(Before It's News)
If were an SME or an entrepreneur, not being able to access the opportunity of the bank credit I need for me to have a chance to fulfill my dreams, I would be furious and desperate if hearing Sergio Ermotti, chief executive of UBS say “Europe is in a huge overcapacity situation, with a combination of private sector and public sector banks and quasi-public sector banks that have been allowed to compete”.
Gary Cohn, president and chief operating officer of Goldman Sachs is also quoted with, in comparison to Europe and elsewhere with that the US banking sector was “in the best shape ever”. Nonsense, the real strength of any banking sector is a 100% function of the strength of the real economy they depend upon; and few would hold that the US and world economy “in the best shape ever”. That type of affirmation can only come from someone who believes the real economy should be serving the banks, and not caring one iota for need of the banks serving the real economy.
And Nigel Vooght, global head of financial services at PwC, the consultancy is quoted with”: “Banks need to wake up and start to react, because they are an integral part of society, but they don’t have a divine right to be here . . . All the banks are trying to switch from an interest rate-based model to a fee-based model.”
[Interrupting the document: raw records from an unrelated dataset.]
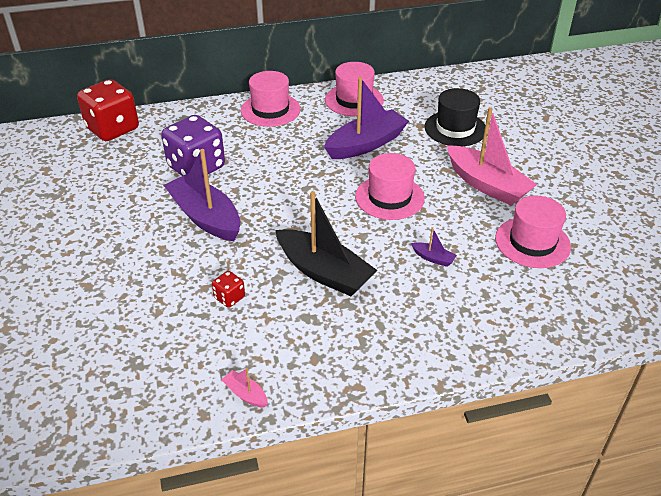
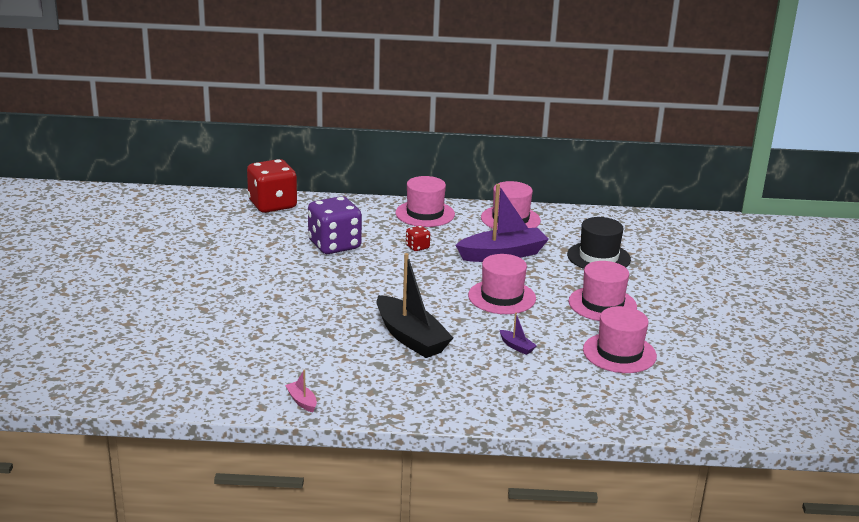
camera: 15 degrees right, 15 degrees down
(205, 217) = (325, 281): purple boat -> none
(229, 297) = (319, 339): red dice -> red dice (417, 247)
(486, 185) = (602, 304): pink boat -> pink hat

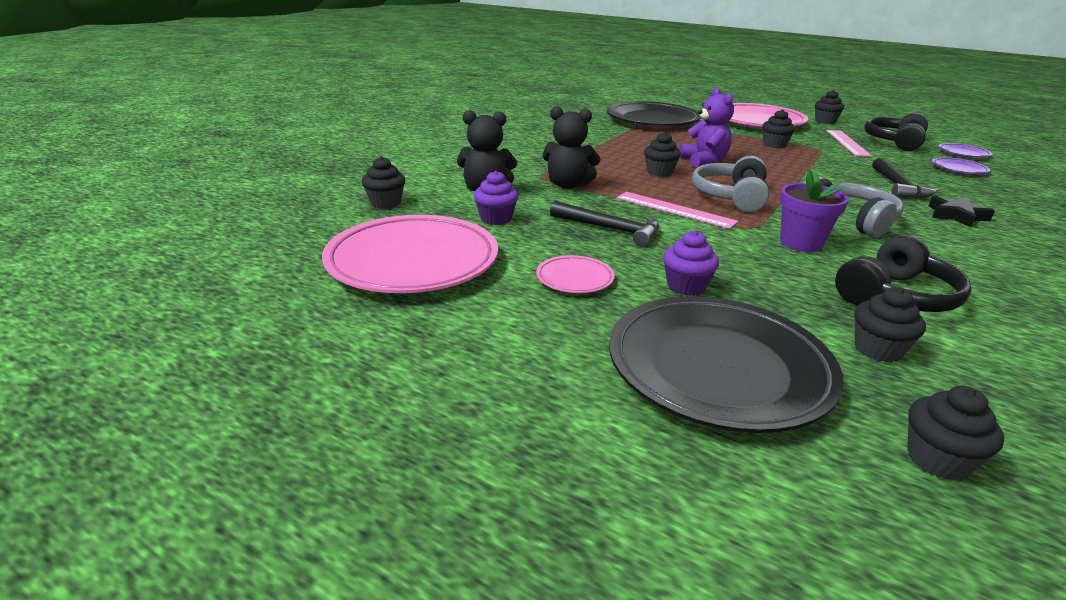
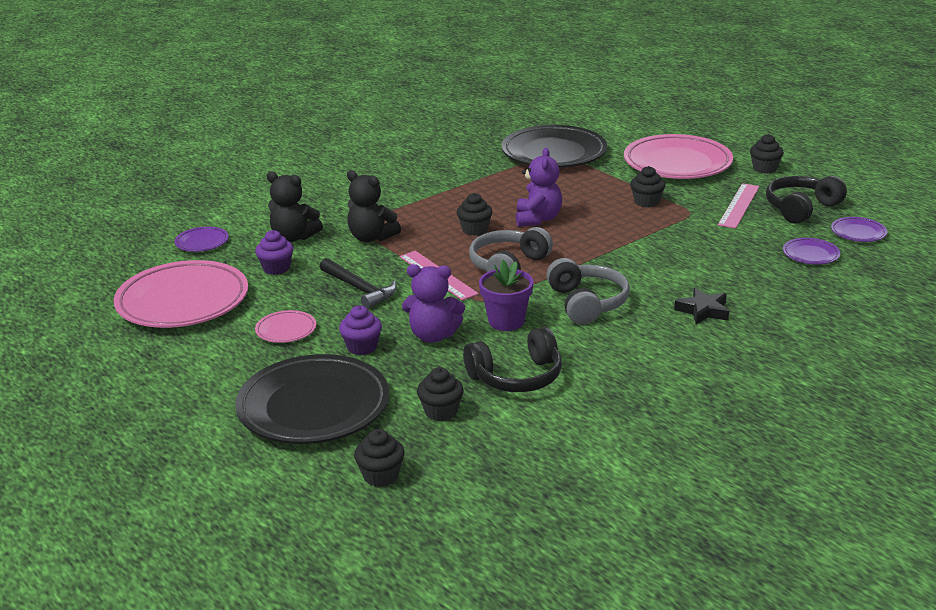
camera: 20 degrees right, 0 degrees up
(385, 203) = (202, 242): black cupcake -> purple plate
(748, 265) = (433, 336): none -> purple teddy bear
(898, 186) = (700, 271): black hammer -> none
I totally disagree. Banks have, thanks to regulators, not been pursuing “an interest rate-based model” but an interest rate-based capital minimization model. If they are to be an integral part of society, switching from interest rates to fees will just not cut it. Banks need to realize that their fundamental role is to allocate credit efficiently as possible to the real economy, and that’s just not possible using different capital requirements based on ex ante perceived credit risks.